Chine : Xi Jinping obtient un nouveau mandat de cinq ans à la tête du Parti communiste

Xi Jingping (au centre) lors du 19e Congrès du Parti communiste chinois, à Pékin (Chine), le 24 octobre 2017.
Xi Jingping (au centre) lors du 19e Congrès du Parti communiste chinois, à Pékin (Chine), le 24 octobre 2017. (JU PENG / XINHUA / AFP)

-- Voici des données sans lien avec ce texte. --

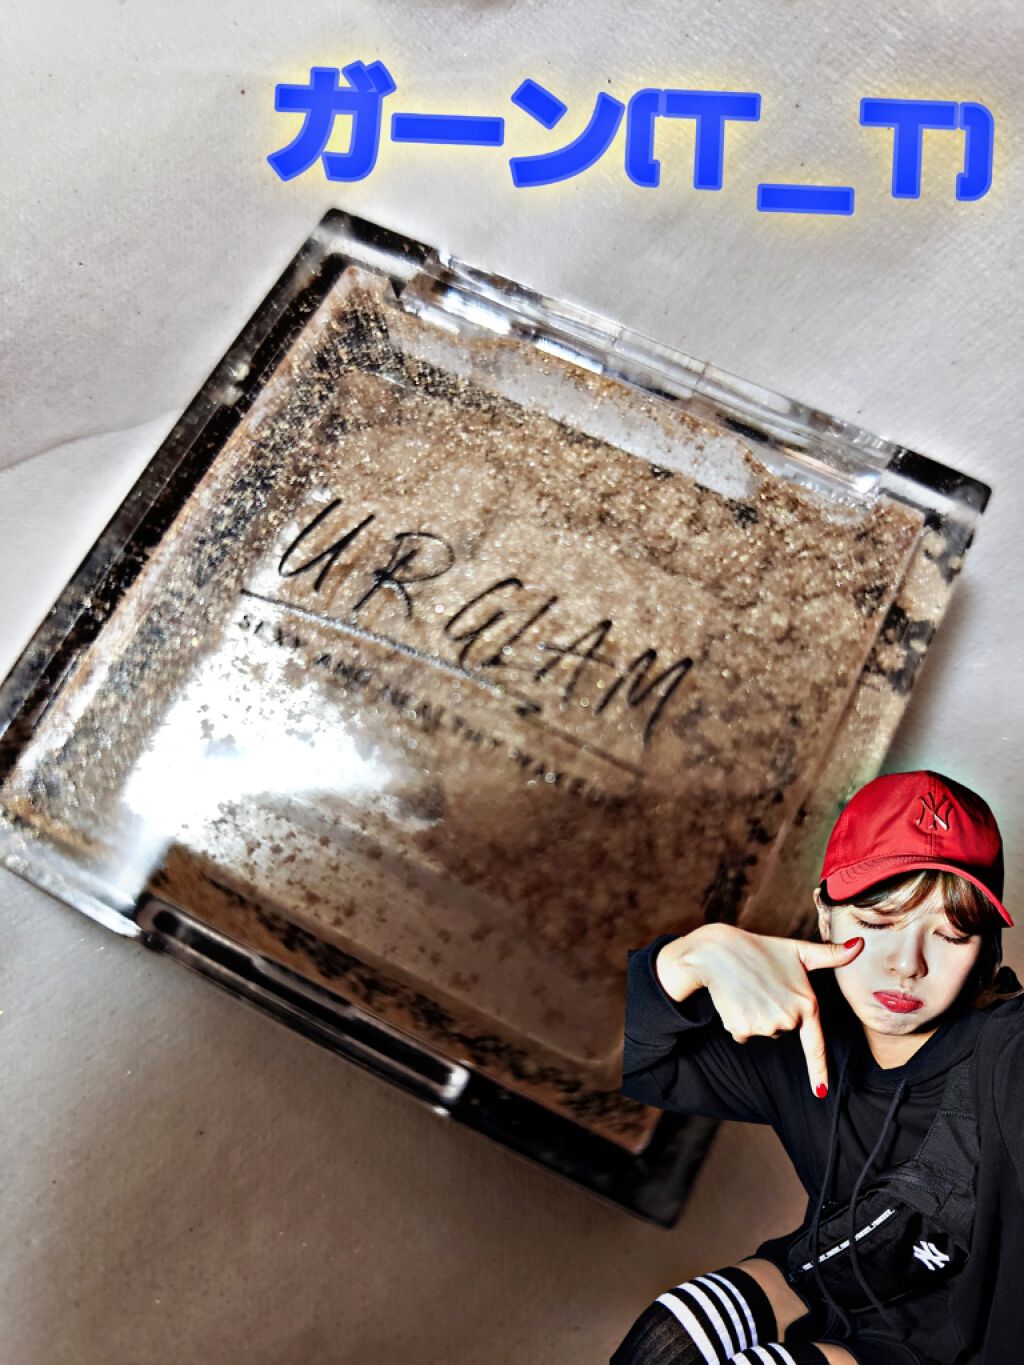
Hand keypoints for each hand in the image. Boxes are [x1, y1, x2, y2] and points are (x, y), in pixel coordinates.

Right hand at [656, 924, 863, 1098]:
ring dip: (756, 1017)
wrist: (718, 951)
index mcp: (807, 1004)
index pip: (815, 1046)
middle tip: (764, 988)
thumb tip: (860, 944)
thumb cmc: (760, 949)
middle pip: (784, 1030)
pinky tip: (735, 1000)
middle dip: (775, 1014)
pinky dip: (739, 1021)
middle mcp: (789, 1019)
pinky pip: (743, 1034)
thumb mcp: (798, 950)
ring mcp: (766, 1026)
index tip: (820, 1092)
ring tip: (748, 991)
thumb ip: (831, 954)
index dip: (818, 1071)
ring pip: (763, 1032)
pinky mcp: (743, 1029)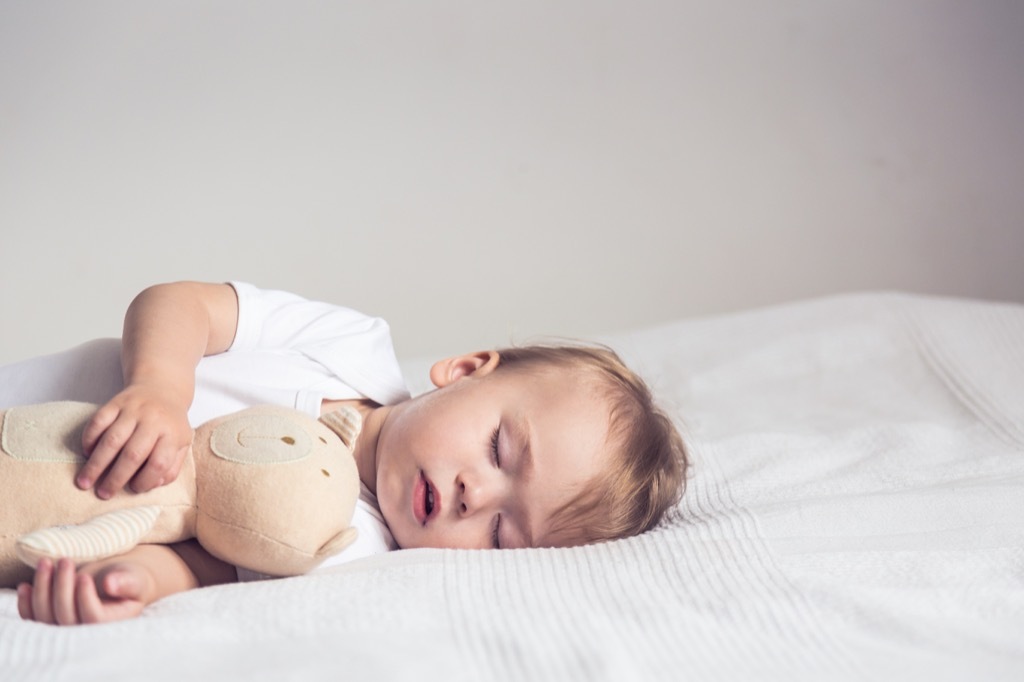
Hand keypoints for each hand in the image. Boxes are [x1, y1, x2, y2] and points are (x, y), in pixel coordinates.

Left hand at [16, 558, 154, 625]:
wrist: (116, 580)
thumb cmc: (130, 578)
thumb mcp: (135, 578)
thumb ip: (127, 582)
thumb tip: (110, 584)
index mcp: (112, 623)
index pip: (93, 619)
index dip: (85, 599)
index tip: (84, 576)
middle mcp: (87, 631)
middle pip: (66, 618)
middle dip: (62, 588)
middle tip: (66, 561)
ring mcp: (66, 627)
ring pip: (46, 617)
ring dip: (42, 590)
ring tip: (46, 563)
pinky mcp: (51, 619)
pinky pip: (33, 617)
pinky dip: (26, 603)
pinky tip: (26, 584)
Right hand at [79, 385, 192, 497]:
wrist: (162, 389)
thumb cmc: (170, 425)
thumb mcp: (181, 444)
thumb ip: (171, 467)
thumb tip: (153, 485)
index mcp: (173, 434)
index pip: (159, 463)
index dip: (145, 481)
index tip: (134, 489)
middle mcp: (153, 420)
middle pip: (133, 454)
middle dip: (115, 478)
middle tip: (103, 494)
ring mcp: (133, 410)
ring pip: (112, 440)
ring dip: (96, 464)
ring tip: (84, 482)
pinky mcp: (116, 402)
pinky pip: (98, 421)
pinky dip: (89, 439)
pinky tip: (86, 454)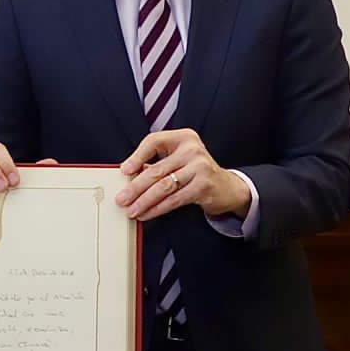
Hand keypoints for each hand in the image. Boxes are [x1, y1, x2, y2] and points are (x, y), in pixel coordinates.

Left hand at [116, 128, 248, 220]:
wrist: (227, 187)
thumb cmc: (197, 172)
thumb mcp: (179, 160)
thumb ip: (158, 163)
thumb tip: (129, 177)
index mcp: (183, 137)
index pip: (154, 142)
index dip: (137, 156)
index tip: (124, 170)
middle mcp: (192, 149)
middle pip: (156, 169)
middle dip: (135, 187)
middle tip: (122, 198)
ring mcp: (200, 167)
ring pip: (164, 186)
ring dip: (144, 201)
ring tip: (132, 209)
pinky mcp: (203, 186)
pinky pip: (174, 199)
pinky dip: (157, 208)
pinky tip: (147, 213)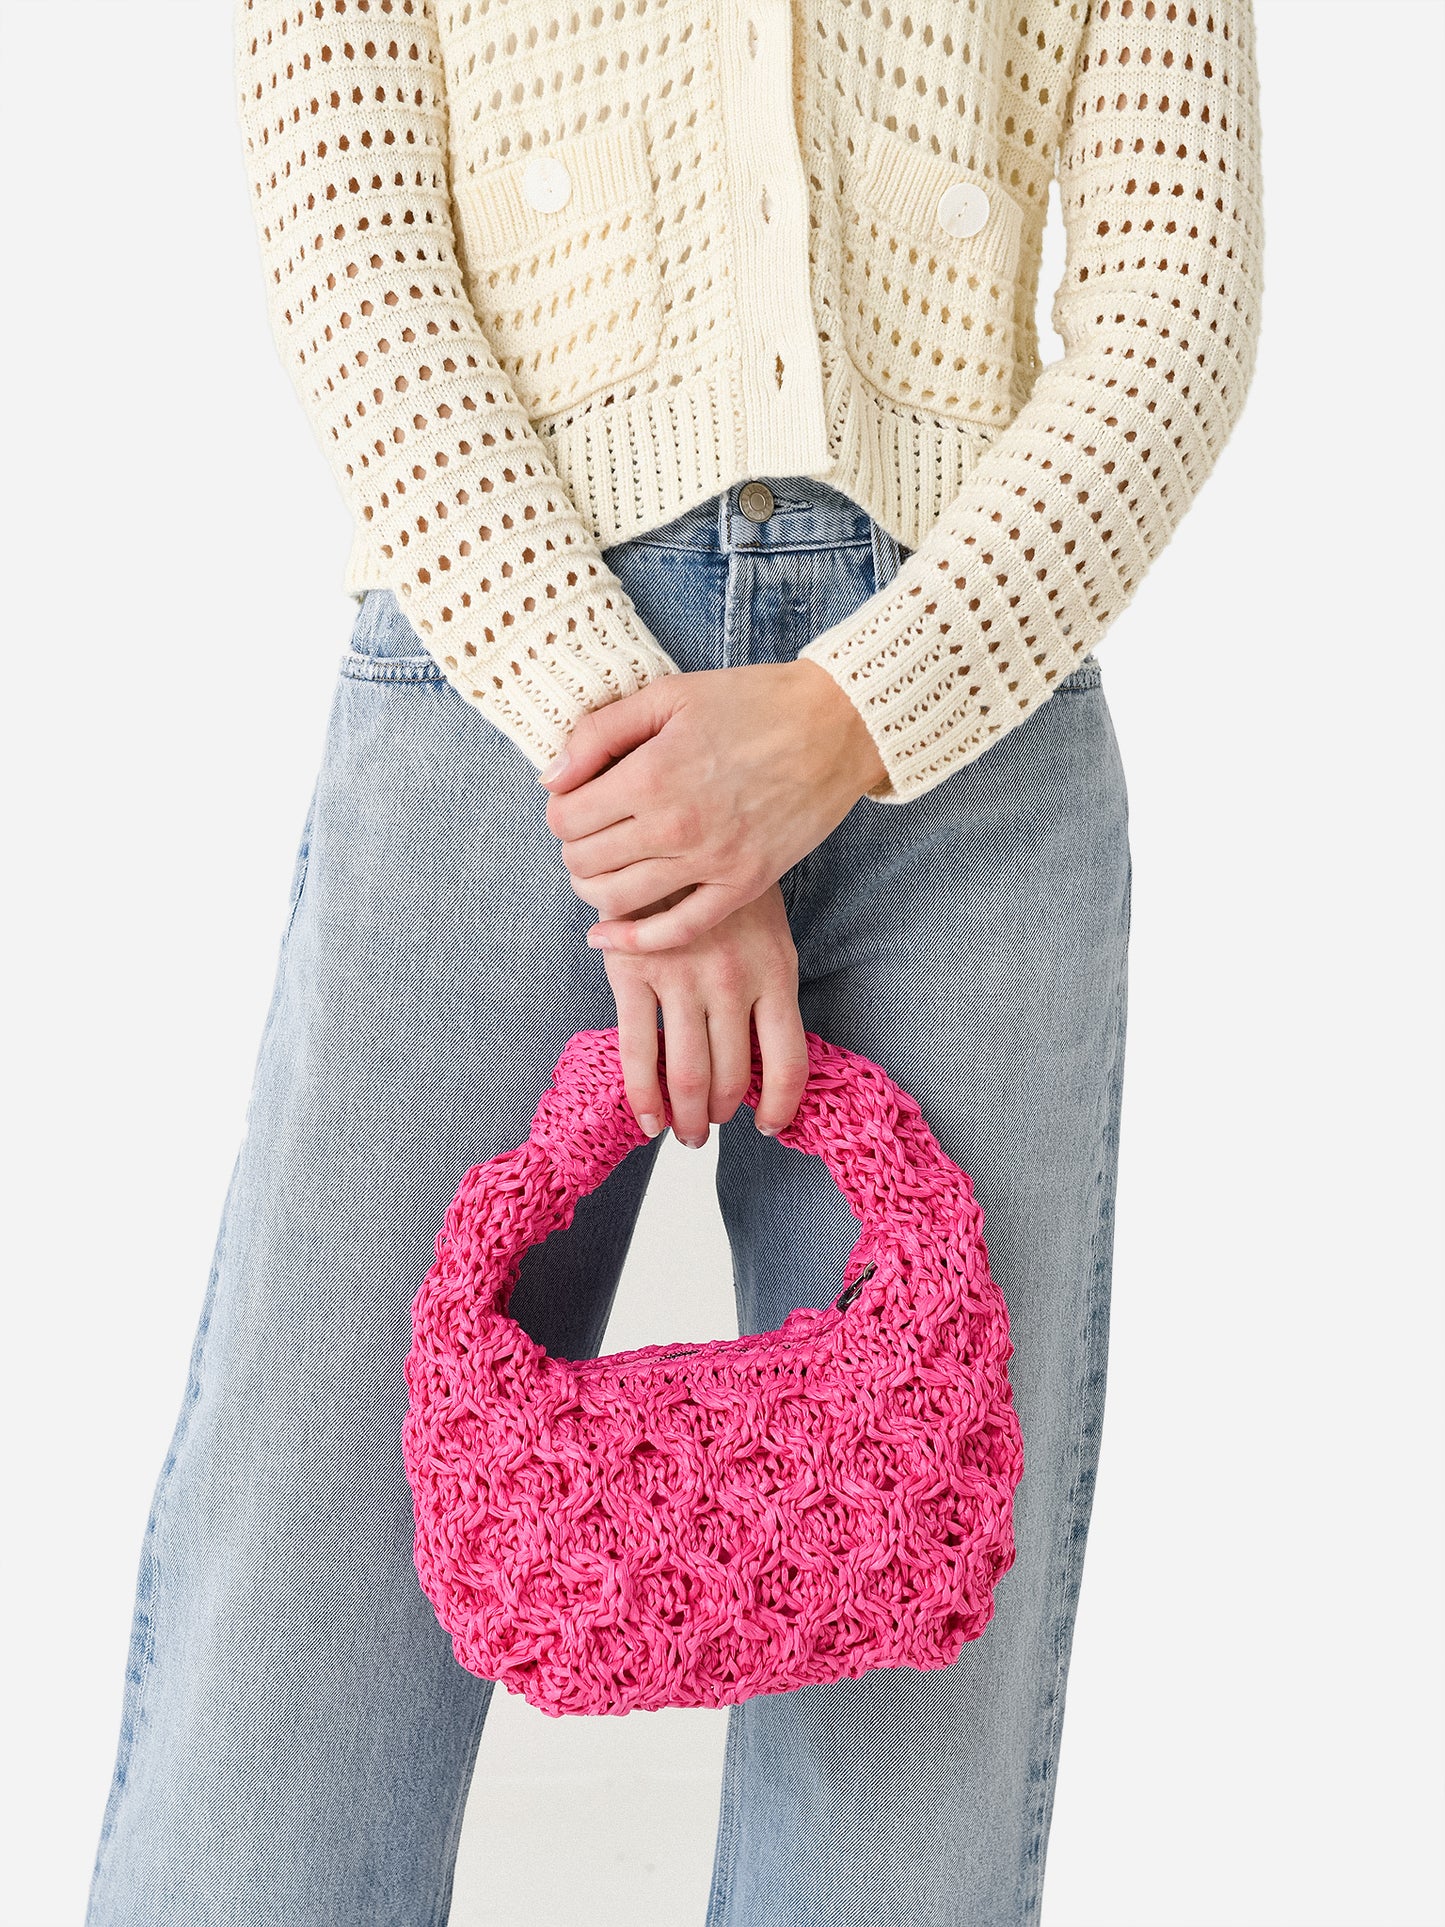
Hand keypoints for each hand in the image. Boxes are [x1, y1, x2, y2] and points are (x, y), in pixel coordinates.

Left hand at [540, 660, 887, 953]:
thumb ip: (600, 732)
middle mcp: (675, 826)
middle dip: (573, 849)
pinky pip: (676, 931)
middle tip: (589, 834)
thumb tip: (551, 777)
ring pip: (617, 901)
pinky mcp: (743, 885)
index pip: (565, 818)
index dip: (558, 811)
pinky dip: (634, 941)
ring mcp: (711, 862)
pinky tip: (608, 936)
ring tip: (599, 872)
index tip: (572, 802)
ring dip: (593, 891)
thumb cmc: (752, 702)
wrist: (836, 725)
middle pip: (584, 862)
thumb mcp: (668, 694)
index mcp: (650, 775)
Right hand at [603, 881, 809, 1146]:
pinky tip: (648, 1120)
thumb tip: (762, 1052)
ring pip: (688, 1074)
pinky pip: (639, 1053)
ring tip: (684, 1132)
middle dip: (721, 1115)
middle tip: (710, 1129)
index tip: (769, 1126)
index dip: (781, 1106)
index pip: (788, 1062)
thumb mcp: (768, 930)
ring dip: (687, 1117)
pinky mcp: (634, 973)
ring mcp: (682, 979)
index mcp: (775, 973)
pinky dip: (644, 1098)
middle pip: (733, 1077)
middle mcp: (733, 982)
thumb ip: (766, 986)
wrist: (669, 827)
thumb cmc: (722, 884)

Arrivé au pouvoir fin 2012, il est assuré d'obtenir un nouveau mandat à la tête de l'Etat en mars prochain.

Sans surprise, Xi Jinping a obtenu, mercredi 25 octobre, un nouveau mandat de cinq ans à la tête du Parti communiste chinois (PCC), a annoncé l'agence de presse officielle Chine nouvelle. Le Comité central, sorte de parlement du PCC, l'a élu secrétaire général aux côtés des six autres membres permanents du bureau politique, l'instance qui détient la réalité du pouvoir en Chine. Arrivé au pouvoir fin 2012, le leader chinois est assuré d'obtenir un nouveau mandat à la tête de l'Etat en mars prochain. "Je prends cela non seulement comme une approbation envers mon travail, mais aussi comme un encouragement qui me poussera à aller de l'avant", a déclaré Xi Jinping lors d'une allocution retransmise en direct à la télévision.

La veille, le nom de Xi Jinping a été inscrit dans la charte du Parti communiste chinois. Une première pour un dirigeant chinois depuis Mao Zedong. "La pensée Xi Jinping servira de guide au travail du parti", précise l'amendement à la charte du PCC. Mais quelle est la "pensée Xi Jinping"  ? A l'ouverture du Congrès communiste mercredi dernier, Xi Jinping, lui même, en a tracé les grandes lignes dans un discours-fleuve de plus de trois heures. En premier lieu, il a évoqué la "grande renaissance de la nation". Autrement dit, c'est la réaffirmation de la Chine en puissance prospère et respectée, après plus d'un siècle et demi de déclin, de tourments et d'humiliations.

Pour cela, Xi Jinping promet de constituer une armée "de premier rang mondial" d'ici à 2050, d'améliorer la protection sociale et médicale, l'Etat de droit "socialiste", ou encore d'assurer la "coexistence harmonieuse entre l'homme et la nature". Mais cela ne passera par aucune libéralisation politique : "Tout doit être placé sous la direction du PCC, a-t-il martelé. Les organisations du PCC, le gouvernement, l'armée, la société civile et quel que soit l'endroit où l'on se trouve."